Data Engineering
CryptoPulse
Crypto Market ETL Pipeline + Dashboard
Problem
Crypto price data is public and fast-moving, but raw API responses are messy and unnormalised.
Most people look at a chart and see a number — a data engineer sees a pipeline problem:
how do you reliably ingest, clean, transform, and serve that data so it's always fresh and queryable?
Solution
A fully automated data pipeline that runs every 6 hours with zero manual steps:
- Ingest — Python fetches top-100 coin prices from CoinGecko's free API (no key required), validates each row with a pydantic model, writes a timestamped Parquet snapshot.
- Store — An idempotent loader appends the snapshot into DuckDB; duplicate timestamps are silently ignored via
INSERT OR IGNOREon a composite primary key. - Transform — dbt rebuilds a staging view and two mart tables (daily returns leaderboard, top gainers/losers), then runs 10 data-quality tests.
- Commit back — GitHub Actions commits the updated DuckDB file to the repo with
[skip ci]so the next cron run picks up fresh historical data. - Serve — A Streamlit dashboard reads from the mart tables and shows a movers section, a coin price history chart, and a full top-100 leaderboard.
Tech stack
| Ingestion | Python · httpx · pydantic |
| Storage | DuckDB (file-based, committed to repo) |
| Transformation | dbt-duckdb (staging → marts pattern) |
| Orchestration | GitHub Actions schedule: cron (every 6h) |
| Dashboard | Streamlit on Streamlit Community Cloud |
| Tests | dbt unique · not_null · accepted_values |
| Docs | dbt docs site hosted on GitHub Pages |
Architecture
GitHub Actions (cron 0 */6 * * *)
│
├─ ingest.py ──► data/raw/prices_<UTC>.parquet
│ │
├─ load.py ──────────────► cryptopulse.duckdb
│ │
│ ┌────────────────────┤ raw_prices (table)
│ │ │
├─ dbt run ────┤ stg_prices (view)
│ │ │
│ ├── mart_daily_returns (table)
│ └── mart_top_movers (table)
│
└─ git commit ──► pushes cryptopulse.duckdb back [skip ci]

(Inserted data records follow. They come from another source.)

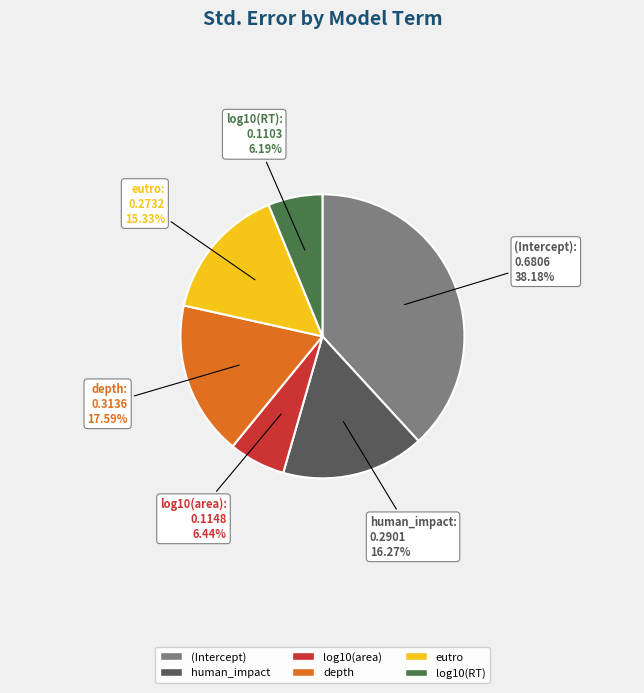

Do log10(RT) and log10(area) together represent more than half of the pie?

No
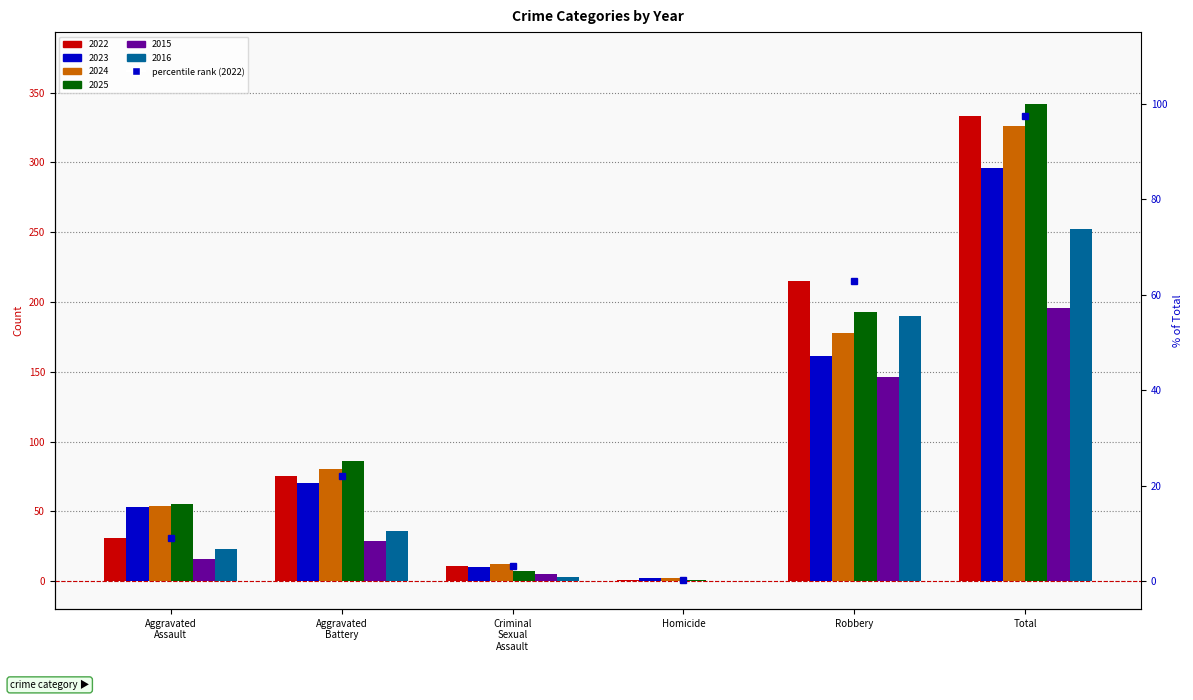

Which label corresponds to the smallest value in the chart?

Homicide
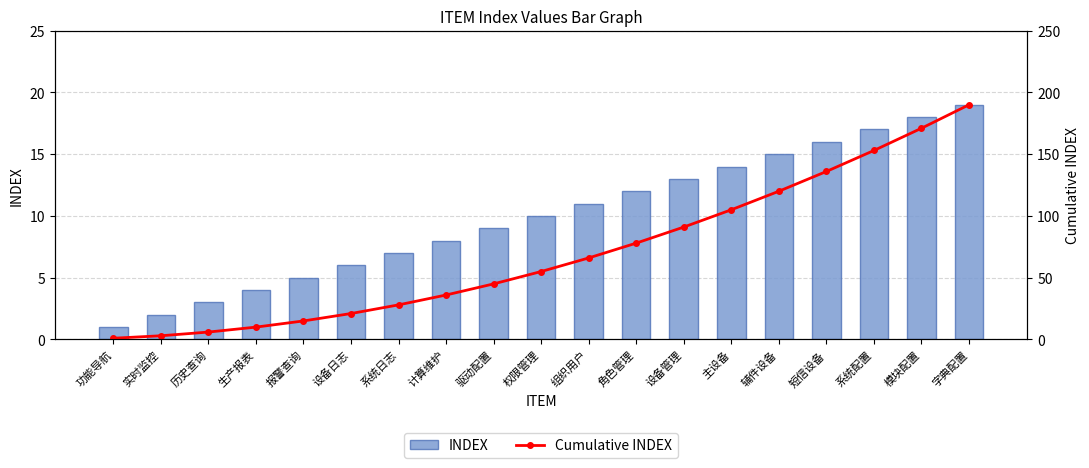

How many groups of bars are there?

19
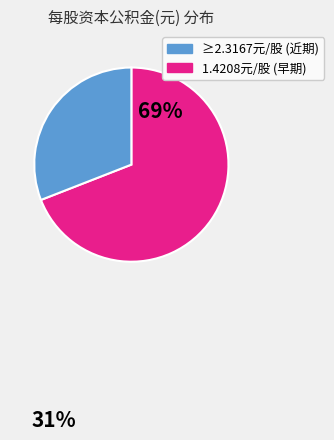

Is it true that 1.4208元/股 (早期) is 38% of the pie?

False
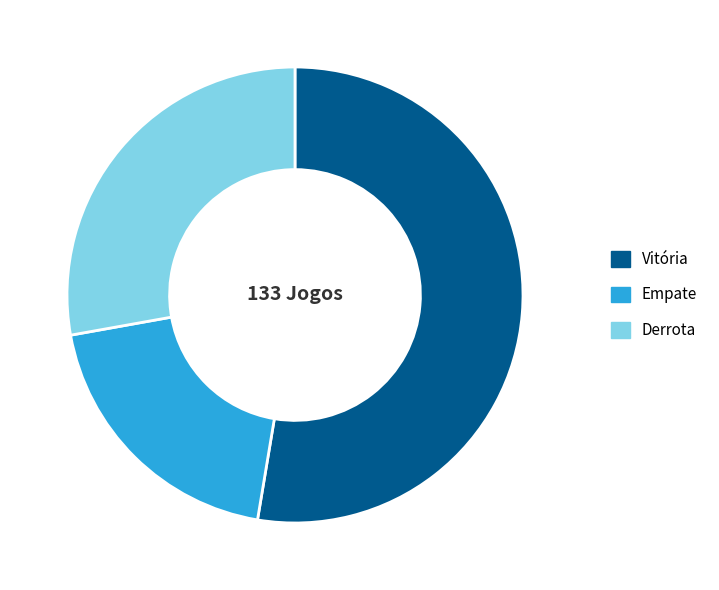

Rank the categories by value from lowest to highest.

Empate, Derrota, Vitória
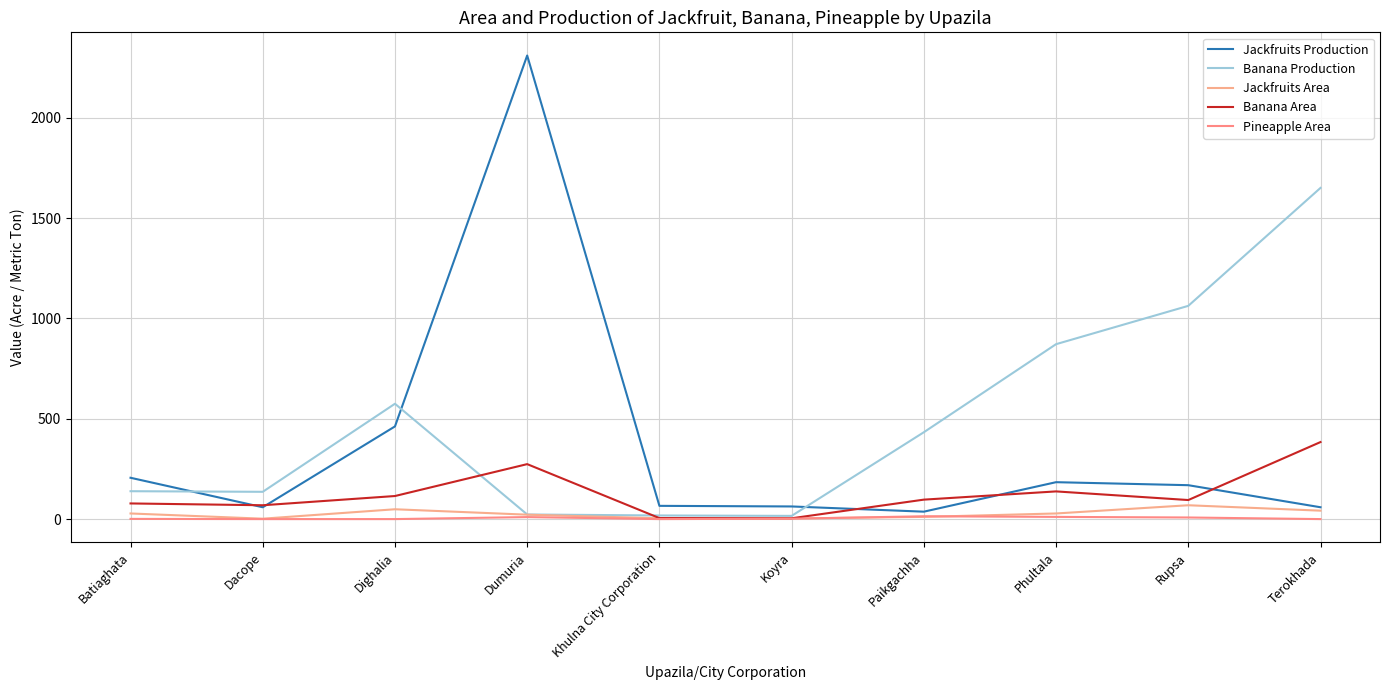

Does the chart have visible grid lines?

Yes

Streamlit app reads marts → live public dashboard Selected lessons
- dbt staging → marts pattern — separating raw-to-clean from clean-to-business-logic means one place to fix schema changes, not every downstream model.
- Idempotency by design —
INSERT OR IGNOREon(id, ingested_at)makes the loader safe to re-run; the same lesson applies to every ETL job. - Jinja in SQL comments is parsed —
{{ ref(...) }}inside a comment creates a real dbt dependency and a false cycle error; always use plain text in comments. git pull --rebaseneeds a clean tree. In CI: commit first, then rebase on the remote, then push. Not the other way around.- Windows zoneinfo — Python's
zoneinfomodule needs thetzdataPyPI package on Windows (Linux gets it from the OS); catching this early saved a broken GitHub Actions run.